Playing with house money for the founders
A few days ago they were talking about making a browser. Smells like it's over for their original business plan. Maybe.
Merge with Arc at that point
Did you miss the Arc memo?
Not OP but what happened?

EDIT: Seems like they abandoned it to... make another browser?

They would be buying one of the largest amounts of user generated data in the world. Sounds good to train on.
The entire point is that Perplexity is several orders of magnitude smaller than ByteDance and just making the offer is a sign of immaturity.
I think Perplexity just wants to stay in the news cycle and get more than it's fair share of discussion.

This is obviously not going to happen, and it's absurd anyone's really engaging with it as a serious proposition. But, because they have a new cycle behind it a lot more people are talking about Perplexity than Claude etc.

Lots of training data for: - Lip syncing - Interpretive dance - Hover text
Electrical/framing/machining/woodworking/physics/tumbling/rockclimbing/instruments/etc/etc/etc.

Honestly it would be a goldmine of training data.

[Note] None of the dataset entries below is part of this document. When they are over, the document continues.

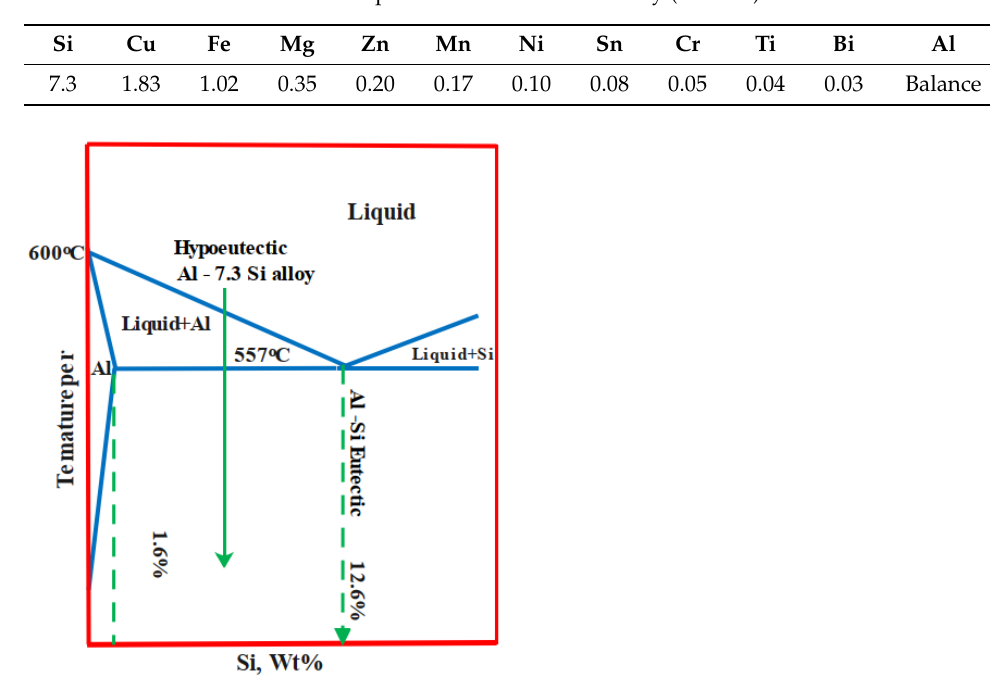
Table 1. The nominal chemical composition of as-cast A356 alloy (in wt.%).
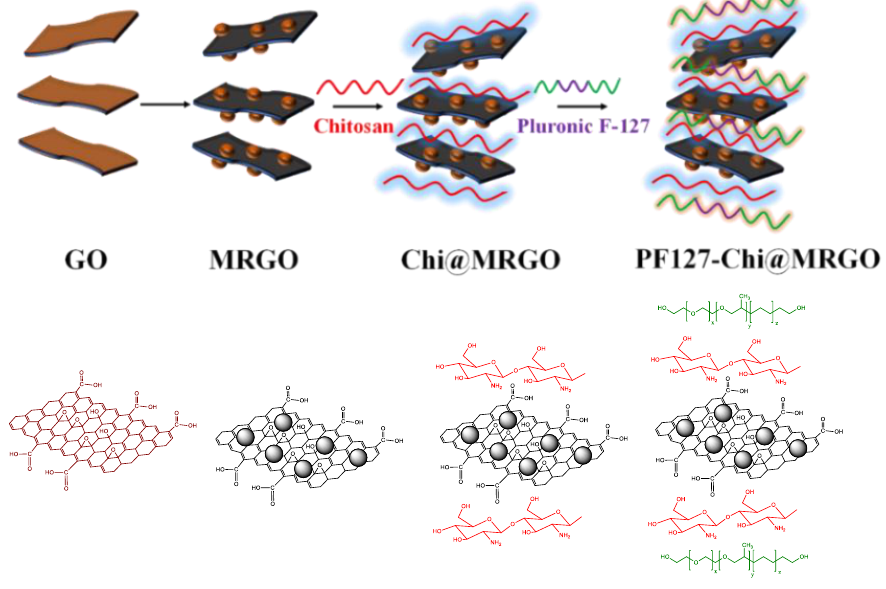
Figure 1. Schematic diagram of nanocomposites formation.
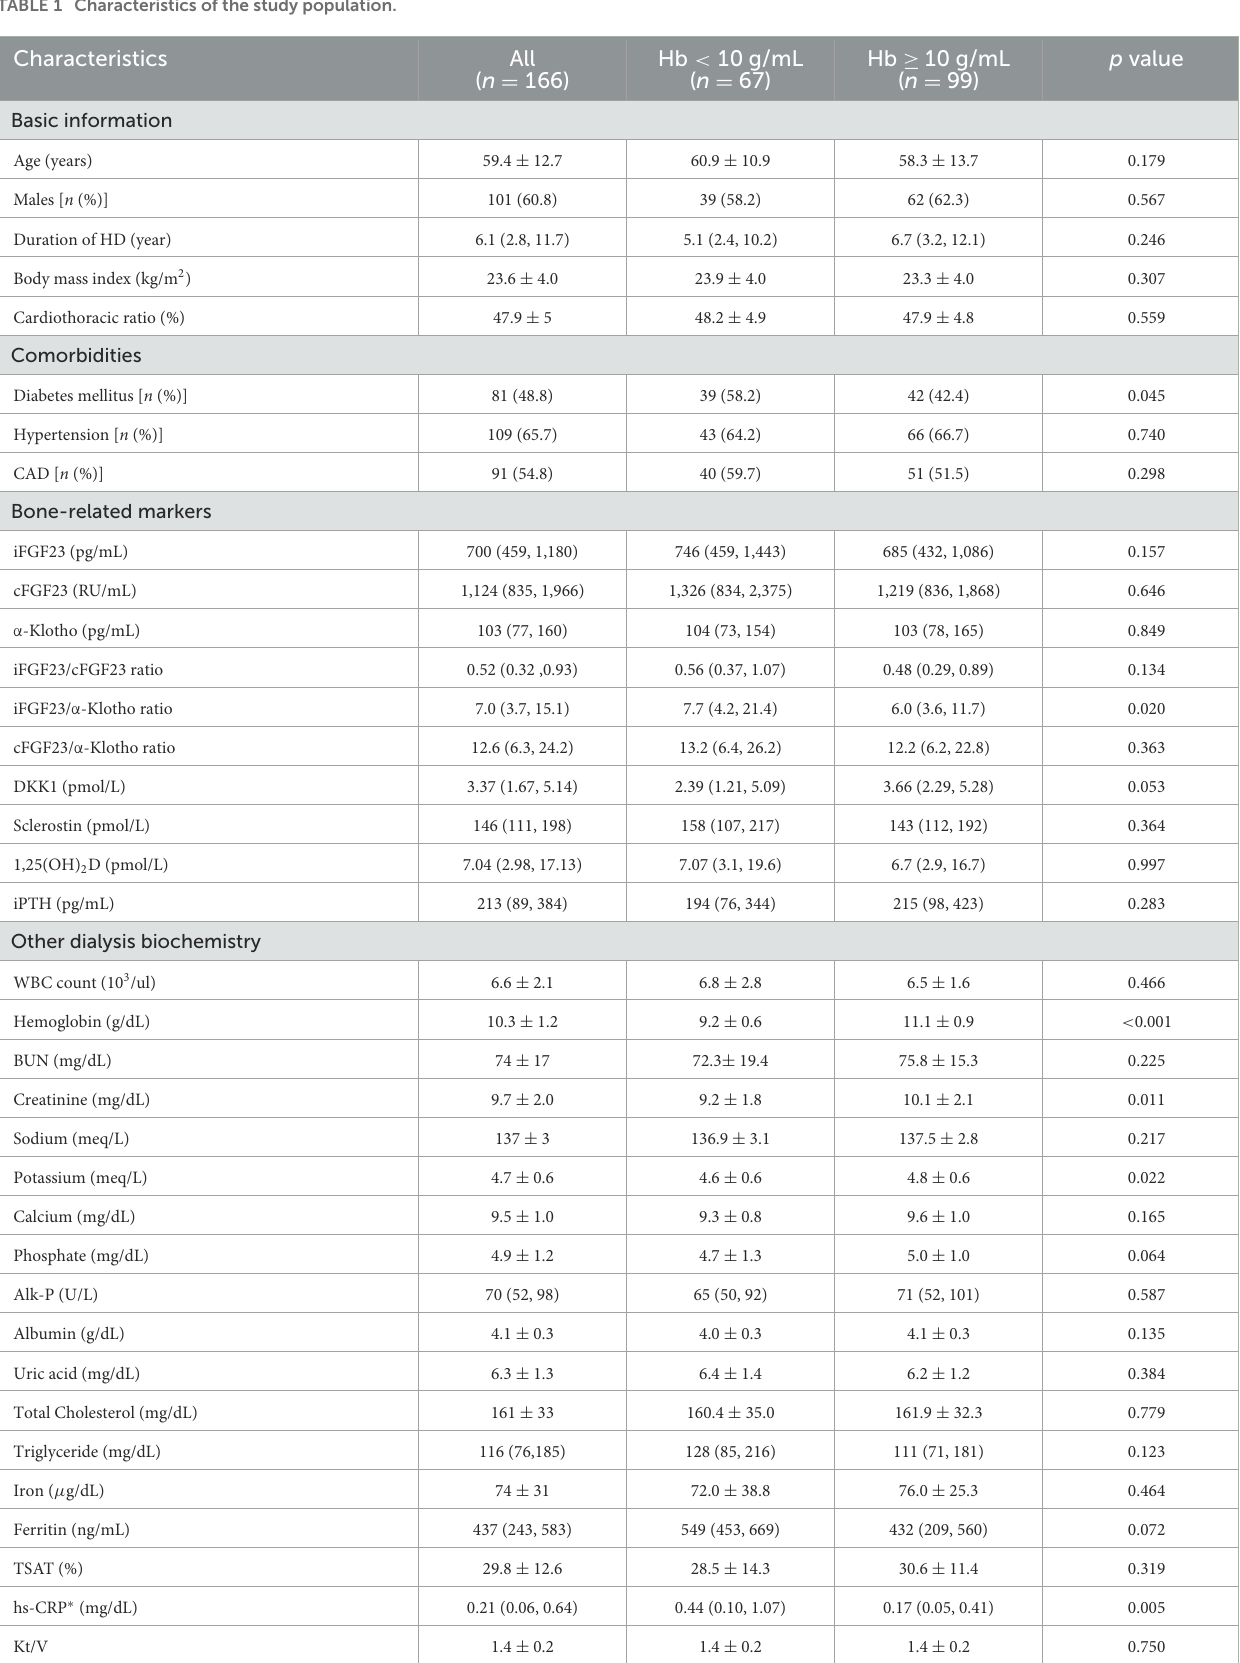
TABLE 1 Characteristics of the study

Is there anything of value in TikTok videos?
If you're using the term "value" to refer to monetary value, yes. If you're using it to refer to some other kind of value, it probably isn't relevant to the viability of the proposed merge.
I guess the PP question was like "what real world problems could solve an AI trained on TikTok videos?". Sociology research, maybe.
The training data is an absurd moat for a mega social network, that’s why you save everything forever: the machine learning architecture to exploit it hasn’t even been invented yet and you have longitudinal dissensions all but impossible to get otherwise.

Voice, video, sentiment, ads stuff. With today’s technology you know if a user is about to get cheated on before they do.

The same as an AI trained on YouTube. Extremely valuable.
Electricians showing bench demonstrations of what symptoms faulty neutrals cause, machinists doing step-by-step demonstrations of making tooling, including their fuckups, scrapyards doing deep dives into the in-practice economics of when and why they buy and sell, lawyers giving explanations of the laws involved in popular viral accident videos, baking recipes, comedians showing their material, musicians demonstrating techniques, etc
AI needs user data, user generated content and behavior patterns.

Google has platforms Google also purchased Reddit user content. Meta had platforms and user content.

Well yeah all these AI companies are desperate, it's a highly competitive space with billions of dollars being thrown around to try and win it.